The Japanese rightist

Friday, December 02, 2005

Harsh colonial rule with freedom of skiing? Japanese rule from 1910 to 1945



"The colonial rule Japan did in Korea was harsh and ruthless." That's a general understanding about the history for 35 years in Korea until the end of WWII. What I can observe now is that more and more Japanese patriots seem to have been whitewashing the history.

They pick a book that describes Korea before it was colonized by Japan:

It describes:
The capital of the Korea, constituted by 250,000 people, is full of rotten smell. Because of the tradition, most of them are prohibited to build two-story houses, and consequently they had to virtually live on the ground under small thatched roofs.

The Japanese patriots seem to justify the history due to the fact that "the Korean people chose to lead an affluent life over keeping their pride as Korean."

The picture is what they call "the evidence of Korean wealth in Japanese rule". What you see is a ski resort in Kogendo, showing many Korean enjoying skiing (1934).

Wmmm, is it real? I thought they were exploited by Japanese military to feed them.
Or were they really exploited and had a freedom of skiing?

Their other claims are as follows:
"The serious discrimination in Kim dynasty was completely abolished in Japanese rule. Therefore, those who were supressed considered Japan as a saver in contrast to ruling elites."

"The Korean alphabet (Hangeul) was despised in Kim dynasty while Chinese alphabet was preferred among upper-class people. Most of the official governmental documents were also written Chinese. In 1911, Japanese government firstly established a law to popularize the Korean alphabet to citizens. The textbook of Korean was introduced in elementary schools.
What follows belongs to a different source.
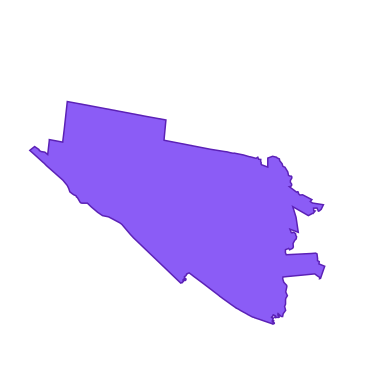 Magura, Teleorman, Romania, rotated 223°
{"feature_id": "2599482B1622448766062", "entity_name": "Magura", "entity_type": "district", "adm_level": 2, "iso_a3": "ROU", "parent_name": "Romania", "parent_adm1": "Teleorman", "projection": "equal_earth", "projection_center": [25.384, 44.049], "detail": "fine", "context": "isolated", "style": "filled", "palette": "violet", "viewbox_px": 384, "rotation_deg": 223, "n_neighbors": 0, "source": "geoboundaries", "source_scale": "gbopen_adm2", "svg_char_len": 4847}
<svg xmlns="http://www.w3.org/2000/svg" viewBox="0 0 384 384"><g transform="rotate(223 192 192)"><path d="M150.7,275.8L152.9,275.0L153.9,275.1L157.4,273.1L159.7,268.5L153.6,261.9L159.6,259.4L160.8,259.7L161.2,260.5L162.1,261.0L162.6,261.1L163.9,262.7L165.6,261.4L167.6,262.3L168.1,260.3L171.9,258.3L173.7,257.3L174.0,257.0L179.8,254.1L187.7,249.2L188.3,248.4L191.1,246.7L193.7,245.3L195.8,243.8L207.7,235.8L247.7,210.8L248.2,211.3L260.2,226.9L277.3,215.9L322.6,187.3L344.9,173.1L328.1,150.6L320.6,140.3L332.1,133.0L331.3,132.1L323.1,121.0L326.8,120.8L329.9,118.7L332.0,118.2L332.9,118.7L338.1,117.9L338.8,113.4L338.9,112.6L339.0,111.8L334.4,111.9L329.1,112.0L321.2,112.1L319.6,112.2L316.5,112.0L294.4,112.6L287.7,111.7L284.6,110.5L281.4,108.8L278.1,109.1L276.2,109.4L275.9,109.5L275.6,109.7L275.5,109.8L275.4,109.8L275.0,109.9L274.4,110.0L274.2,110.1L273.7,110.0L273.3,109.7L273.2,109.6L272.8,109.6L272.4,109.7L272.2,109.7L272.1,109.8L266.8,108.2L265.6,108.3L264.5,109.1L260.9,112.5L255.5,112.4L247.2,112.8L241.3,113.7L236.1,116.9L223.8,120.2L221.3,120.5L207.8,118.9L204.6,118.7L203.9,118.6L138.3,117.7L138.3,117.8L138.1,117.9L138.0,118.0L138.1,118.3L138.0,118.5L137.5,118.7L137.4,118.8L137.3,119.0L137.3,119.4L137.5,119.9L137.5,120.1L137.5,120.4L137.3,120.6L137.3,120.9L137.3,121.0L137.5,121.2L138.2,121.3L138.4,121.3L138.5,121.4L138.6,121.5L138.6,121.8L138.2,122.2L137.9,122.3L137.7,122.2L137.3,122.3L137.0,122.4L136.8,122.6L136.6,122.7L136.5,122.9L136.5,123.1L136.6,123.6L136.9,124.1L137.0,124.2L137.1,124.3L137.3,124.3L137.5,124.3L137.7,124.2L137.8,124.1L137.9,123.7L138.0,123.5L138.2,123.2L138.3,123.1L138.5,123.1L138.8,123.4L138.9,123.6L138.9,124.0L138.9,124.4L139.0,124.5L139.6,124.8L139.8,125.0L139.7,125.3L139.6,125.6L139.4,126.2L139.4,126.4L139.4,126.7L139.5,127.2L139.6,127.5L139.7,127.8L139.9,128.1L139.9,128.4L139.9,128.6L139.9,128.8L139.6,129.0L139.5,129.6L139.5,129.8L139.3,130.1L139.1,130.6L138.9,130.9L135.2,131.3L133.6,131.4L129.3,131.9L120.9,132.8L112.7,133.6L110.8,133.8L108.6,134.0L101.4,134.7L101.1,134.7L100.8,134.6L100.4,134.7L98.9,134.9L96.0,135.2L95.6,135.3L94.4,135.4L93.9,135.5L90.9,135.9L86.8,136.4L84.7,136.7L81.8,137.1L80.6,137.2L80.6,137.3L80.4,137.4L79.7,137.5L79.1,137.7L77.9,138.0L77.5,138.1L76.4,138.3L75.8,138.4L73.5,139.0L72.6,139.2L71.2,139.6L70.8,139.7L69.2,140.1L68.3,140.3L67.8,140.4L67.6,140.4L66.7,140.7L64.4,141.3L62.9,141.7L62.5,141.8L61.3,142.5L61.0,142.6L60.5,142.7L60.5,142.8L59.7,143.1L58.7,143.5L56.4,144.6L52.3,146.4L46.0,149.2L45.4,149.5L44.2,150.0L44.1,150.3L43.9,150.3L43.4,150.3L43.2,150.3L43.1,150.7L43.1,150.8L42.9,150.9L42.6,150.9L42.5,151.0L42.4,151.1L42.6,151.5L42.4,151.8L42.2,152.0L42.3,152.2L42.4,152.3L42.8,152.4L43.0,152.4L43.1,152.1L43.3,152.0L43.5,152.1L43.7,152.4L43.8,152.5L44.0,152.5L44.1,152.4L44.3,152.2L44.6,152.0L44.9,152.1L45.0,152.2L45.3,152.3L45.4,152.5L44.7,153.0L44.4,153.2L44.4,153.3L44.4,153.5L44.5,153.5L45.1,153.6L45.6,153.5L45.9,153.8L46.1,154.0L46.3,154.1L46.5,154.2L46.6,154.3L46.7,154.5L46.3,154.7L46.3,154.8L46.4,155.1L46.6,155.2L46.9,155.2L47.1,155.1L47.3,155.0L47.5,154.9L47.8,154.8L48.0,154.6L48.3,154.5L48.4,154.8L48.5,154.9L48.5,155.0L48.4,155.2L48.1,155.2L48.0,155.3L47.9,155.4L48.0,155.5L48.3,155.9L48.3,156.0L48.3,156.4L48.3,156.5L48.5,156.8L48.8,157.2L48.8,157.4L48.8,157.5L48.7,157.7L48.1,157.8L47.6,158.0L47.4,158.1L46.9,158.1L46.5,158.3L46.3,158.3L46.2,158.3L46.0,158.2L45.9,158.0L45.9,157.7L45.9,157.4L46.2,157.0L46.2,156.9L46.1,156.7L45.9,156.7L45.2,157.0L45.0,157.5L44.9,157.6L44.7,157.8L44.3,158.2L44.1,158.5L43.9,158.7L43.5,159.0L43.3,159.1L43.1,159.5L42.9,159.8L42.9,160.0L43.1,160.2L43.3,160.3L43.5,160.4L43.8,160.4L44.1,160.5L44.2,160.8L44.3,160.8L44.6,160.9L44.8,161.0L44.8,160.9L44.9,160.7L45.0,160.6L45.3,160.6L46.1,161.5L46.2,161.8L41.9,161.8L40.8,162.7L42.3,165.2L42.8,169.3L46.2,171.4L47.1,173.8L50.1,177.0L50.9,178.3L51.5,181.2L55.3,182.8L58.1,187.5L59.1,188.3L63.3,188.6L66.5,190.4L67.5,191.9L64.9,194.9L53.8,207.4L46.4,215.8L43.6,216.1L40.3,216.6L39.6,215.6L39.1,216.5L40.9,220.5L44.3,228.2L50.1,226.0L51.5,227.9L53.4,227.4L54.8,229.0L58.4,232.0L59.9,231.6L62.7,228.5L72.3,218.6L80.3,210.4L82.4,211.4L84.3,213.6L82.8,216.7L81.2,216.3L80.0,219.4L80.4,220.9L83.0,223.3L83.9,226.7L83.8,228.8L85.1,230.7L86.5,231.0L87.7,232.1L89.4,232.0L90.7,231.4L90.9,230.4L91.7,230.0L95.0,231.6L86.8,235.0L98.7,244.5L108.3,250.0L90.8,254.1L89.2,258.7L88.8,258.9L89.0,262.1L90.2,261.3L92.1,263.1L89.6,265.5L86.5,264.2L86.0,265.0L85.7,267.5L87.2,272.3L96.4,266.1L99.0,265.7L99.1,268.2L109.2,265.4L111.0,263.4L113.0,263.4L114.2,264.4L114.9,264.3L115.5,263.2L124.4,262.3L124.1,262.7L123.5,264.0L123.8,265.1L124.7,265.8L126.7,266.2L128.0,267.7L128.4,270.0L129.2,271.1L130.3,271.3L131.2,270.4L132.8,270.0L135.6,272.0L140.9,273.5L142.6,272.9L143.4,272.9L145.3,274.1L149.2,274.7L150.7,275.8Z" fill="#8b5cf6" stroke="#5b21b6" stroke-width="1.5"/></g></svg>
The aim of Japan was to discerp Korea from China, but the identity of Korea had been cultivated by the education by Japanese."

I found the dispute very fresh, and I'm going to focus on finding the true history of Korea by Japanese rule to see if they are really attempting whitewashing their history.


1 Comments:

At 1/23/2006 06:36:00 PM , Anonymous Anonymous said...

There is BBS about which South Koreans and Japanese people can argue by machine translation mutually.
At the history corner of the BBS, South Koreans cannot refute Japanese people.
Japanese people are surprised that a South Korean historian cannot understand old reference correctly.
A South Korean historian who cannot read Chinese writing rather than a Japanese student should not be accepted to be scholars.